_Problem details_
Each entry must be output exactly as it appears.

_Dataset_

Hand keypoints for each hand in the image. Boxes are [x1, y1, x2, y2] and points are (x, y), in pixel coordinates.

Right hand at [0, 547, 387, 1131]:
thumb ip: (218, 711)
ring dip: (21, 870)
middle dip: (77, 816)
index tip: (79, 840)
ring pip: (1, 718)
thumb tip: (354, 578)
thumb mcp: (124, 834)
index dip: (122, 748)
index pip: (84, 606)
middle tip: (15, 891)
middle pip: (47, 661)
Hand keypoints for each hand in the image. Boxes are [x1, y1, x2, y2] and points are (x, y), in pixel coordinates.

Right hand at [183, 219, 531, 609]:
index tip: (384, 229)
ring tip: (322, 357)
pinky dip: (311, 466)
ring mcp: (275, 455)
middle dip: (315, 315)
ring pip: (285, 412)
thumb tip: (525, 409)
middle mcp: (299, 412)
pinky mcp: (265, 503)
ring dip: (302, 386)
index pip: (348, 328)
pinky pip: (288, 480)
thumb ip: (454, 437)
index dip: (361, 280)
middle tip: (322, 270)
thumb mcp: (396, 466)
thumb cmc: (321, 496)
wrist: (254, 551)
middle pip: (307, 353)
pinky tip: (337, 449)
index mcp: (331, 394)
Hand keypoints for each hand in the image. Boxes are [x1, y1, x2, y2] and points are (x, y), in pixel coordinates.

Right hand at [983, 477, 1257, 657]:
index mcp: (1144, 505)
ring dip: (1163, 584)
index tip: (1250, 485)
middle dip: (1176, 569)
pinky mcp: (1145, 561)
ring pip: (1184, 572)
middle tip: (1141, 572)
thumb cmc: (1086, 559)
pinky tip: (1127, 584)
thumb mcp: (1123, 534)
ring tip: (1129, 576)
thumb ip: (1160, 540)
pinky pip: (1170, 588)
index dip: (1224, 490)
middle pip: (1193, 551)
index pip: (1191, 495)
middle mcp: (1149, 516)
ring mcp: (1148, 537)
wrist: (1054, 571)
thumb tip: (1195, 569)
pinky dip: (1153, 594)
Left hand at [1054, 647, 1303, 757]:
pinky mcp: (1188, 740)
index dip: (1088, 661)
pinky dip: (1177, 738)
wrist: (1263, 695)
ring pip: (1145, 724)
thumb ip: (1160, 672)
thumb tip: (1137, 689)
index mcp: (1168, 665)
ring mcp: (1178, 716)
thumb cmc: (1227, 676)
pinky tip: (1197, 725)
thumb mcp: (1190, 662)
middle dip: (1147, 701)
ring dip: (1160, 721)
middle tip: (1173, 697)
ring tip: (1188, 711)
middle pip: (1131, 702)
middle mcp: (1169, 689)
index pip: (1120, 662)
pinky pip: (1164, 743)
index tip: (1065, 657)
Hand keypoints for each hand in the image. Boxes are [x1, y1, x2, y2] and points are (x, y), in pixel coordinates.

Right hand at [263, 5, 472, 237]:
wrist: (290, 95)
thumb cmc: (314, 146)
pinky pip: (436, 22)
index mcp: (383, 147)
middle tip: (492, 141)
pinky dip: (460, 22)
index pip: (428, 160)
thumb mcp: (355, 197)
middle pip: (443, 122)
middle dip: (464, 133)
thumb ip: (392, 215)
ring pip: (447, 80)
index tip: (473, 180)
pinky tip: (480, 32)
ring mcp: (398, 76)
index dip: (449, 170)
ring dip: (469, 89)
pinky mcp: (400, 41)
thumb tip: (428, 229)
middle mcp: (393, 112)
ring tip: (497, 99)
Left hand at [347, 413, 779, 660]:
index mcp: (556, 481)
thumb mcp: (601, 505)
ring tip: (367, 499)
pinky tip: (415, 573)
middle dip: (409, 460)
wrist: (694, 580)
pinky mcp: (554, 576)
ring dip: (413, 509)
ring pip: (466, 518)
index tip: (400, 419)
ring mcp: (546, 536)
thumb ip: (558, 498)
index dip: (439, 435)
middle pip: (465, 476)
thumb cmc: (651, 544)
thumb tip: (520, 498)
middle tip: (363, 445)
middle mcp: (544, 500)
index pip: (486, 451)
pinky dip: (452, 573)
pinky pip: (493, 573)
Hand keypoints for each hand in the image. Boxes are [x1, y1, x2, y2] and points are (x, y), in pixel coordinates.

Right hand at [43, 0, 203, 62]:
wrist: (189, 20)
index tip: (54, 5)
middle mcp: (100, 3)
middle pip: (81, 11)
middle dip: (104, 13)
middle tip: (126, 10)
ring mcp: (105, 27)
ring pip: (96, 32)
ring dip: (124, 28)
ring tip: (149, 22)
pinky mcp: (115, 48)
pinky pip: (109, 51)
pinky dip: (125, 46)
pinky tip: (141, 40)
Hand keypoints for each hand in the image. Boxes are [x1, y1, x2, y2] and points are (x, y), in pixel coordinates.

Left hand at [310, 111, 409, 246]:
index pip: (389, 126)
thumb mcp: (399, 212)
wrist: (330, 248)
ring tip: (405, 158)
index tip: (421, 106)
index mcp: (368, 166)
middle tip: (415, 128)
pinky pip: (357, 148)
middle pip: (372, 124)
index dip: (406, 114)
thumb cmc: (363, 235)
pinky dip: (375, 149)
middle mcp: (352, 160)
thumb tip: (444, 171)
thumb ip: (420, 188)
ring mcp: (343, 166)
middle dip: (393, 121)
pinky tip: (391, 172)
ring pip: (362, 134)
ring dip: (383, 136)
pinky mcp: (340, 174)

_Exercise result_
Hand keypoints for each hand in the image. Boxes are [x1, y1, x2, y2] and points are (x, y), in pixel coordinates.

Right hand at [0, 547, 387, 1131]:
thumb ip: (218, 711)
ring dip: (21, 870)
middle dip: (77, 816)
index tip: (79, 840)
ring pip: (1, 718)
thumb tip: (354, 578)
thumb mcp: (124, 834)
index dip: (122, 748)
index pip: (84, 606)
middle tip: (15, 891)
middle pip: (47, 661)
Hand keypoints for each hand in the image. Boxes are [x1, y1, x2, y2] and points are (x, y), in pixel coordinates.

Right hand at [183, 219, 531, 609]:
index tip: (384, 229)
ring tip: (322, 357)
pinky dip: (311, 466)
ring mcp: (275, 455)
middle dip: (315, 315)
ring pip: (285, 412)
thumb tip: (525, 409)
middle mcp: (299, 412)
pinky mcp: (265, 503)
ring dip: (302, 386)
index pip: (348, 328)
pinky pip: (288, 480)
thumb ip: (454, 437)
index dip: (361, 280)
middle tip: (322, 270)
thumb mcp: (396, 466)
thumb cmc: (321, 496)
wrist: (254, 551)
middle pip: (307, 353)
pinky tip: (337, 449)
index mcp: (331, 394)
Hand keypoints for each hand in the image. Boxes are [x1, y1, x2, y2] and points are (x, y), in pixel coordinates.

Right hand at [983, 477, 1257, 657]:
index mcp: (1144, 505)
ring dip: (1163, 584)
index tip: (1250, 485)
middle dip: (1176, 569)
pinky mcp: (1145, 561)
ring pip: (1184, 572)
middle tip: (1141, 572)
thumb cmc: (1086, 559)
pinky tip: (1127, 584)
thumb mcp: (1123, 534)
ring tip: (1129, 576)
thumb ip: (1160, 540)
pinky pip: (1170, 588)
index dip: (1224, 490)
middle pip: (1193, 551)
index pip: (1191, 495)
middle mcp: (1149, 516)
ring mcp: (1148, 537)
wrist: (1054, 571)
thumb tip: (1195, 569)
pinky dip: (1153, 594)
Left hand at [1054, 647, 1303, 757]:
pinky mcp: (1188, 740)
index dip: (1088, 661)
pinky dip: (1177, 738)
wrist: (1263, 695)
ring pip: (1145, 724)
thumb ip: (1160, 672)
thumb tip: (1137, 689)
index mcp: (1168, 665)
ring mcp: (1178, 716)
thumb cmc: (1227, 676)
pinky tip: (1197, 725)
thumb mcp: (1190, 662)
middle dip: (1147, 701)
ring dip: (1160, 721)
middle tip: (1173, 697)
ring tip: (1188, 711)
middle pip: (1131, 702)
middle mcp: (1169, 689)
index pip: (1120, 662)
pinky pip: (1164, 743)
index tip: (1065, 657)
Hand keypoints for each hand in the image. Boxes are [x1, y1, x2, y2] and points are (x, y), in pixel coordinates.

Right hand at [263, 5, 472, 237]:
wrist: (290, 95)
thumb cmc: (314, 146)
pinky pip: (436, 22)
index mcp: (383, 147)
middle tip: (492, 141)
pinky dip: (460, 22)
index pip: (428, 160)
thumb mcp: (355, 197)
middle pip: (443, 122)
middle dip: (464, 133)
thumb ip: (392, 215)
ring pip: (447, 80)
index tip: (473, 180)
pinky tip: (480, 32)
ring mcp: (398, 76)
index dip: (449, 170)
ring dip: (469, 89)
pinky mcp: (400, 41)
thumb tip: (428, 229)
middle mcp: (393, 112)
ring tip: (497, 99)
Left hand at [347, 413, 779, 660]:
index mcp: (556, 481)
thumb mcp: (601, 505)
ring tip: (367, 499)
pinky tip: (415, 573)
middle dip: (409, 460)
wrist: (694, 580)
pinky mcp: (554, 576)
ring dip: (413, 509)
ring pip: (466, 518)
index tip: (400, 419)
ring mcp: (546, 536)
thumb ip: (558, 498)
index dip: (439, 435)
middle pip: (465, 476)
thumb cmc: (651, 544)
thumb tip: (520, 498)
middle tip: (363, 445)
middle mcp: (544, 500)
index pip: (486, 451)
pinky dip: (452, 573)
pinky pip: (493, 573)
Hand keypoints for each hand in the image. Boxes are [x1, y1, x2, y2] and points are (x, y), in pixel coordinates.

Right hand at [43, 0, 203, 62]:
wrist: (189, 20)
index tip: (54, 5)
middle mcp: (100, 3)
middle pip: (81, 11)
middle dip: (104, 13)
middle tip: (126, 10)
ring mcp: (105, 27)
ring pip: (96, 32)
ring dip: (124, 28)
ring tip: (149, 22)
pinky mcp: (115, 48)
pinky pip: (109, 51)
pinky dip: (125, 46)
pinky tip: (141, 40)
Hand keypoints for each hand in the image. Boxes are [x1, y1, x2, y2] and points are (x, y), in pixel coordinates.

Left hand at [310, 111, 409, 246]:
index pip: (389, 126)
thumb mcp: (399, 212)
wrist: (330, 248)
ring tip: (405, 158)
index tip: (421, 106)
index mcp: (368, 166)
middle tip: (415, 128)
pinky pip: (357, 148)
middle pip: (372, 124)
index dip: (406, 114)
thumb cmc: (363, 235)
pinky dip: (375, 149)
middle mcp: (352, 160)
thumb tip: (444, 171)
thumb ip: (420, 188)
ring mcp: (343, 166)
middle dip: (393, 121)
pinky tip: (391, 172)
ring pip: (362, 134)
ring dip: (383, 136)
pinky mcp: (340, 174)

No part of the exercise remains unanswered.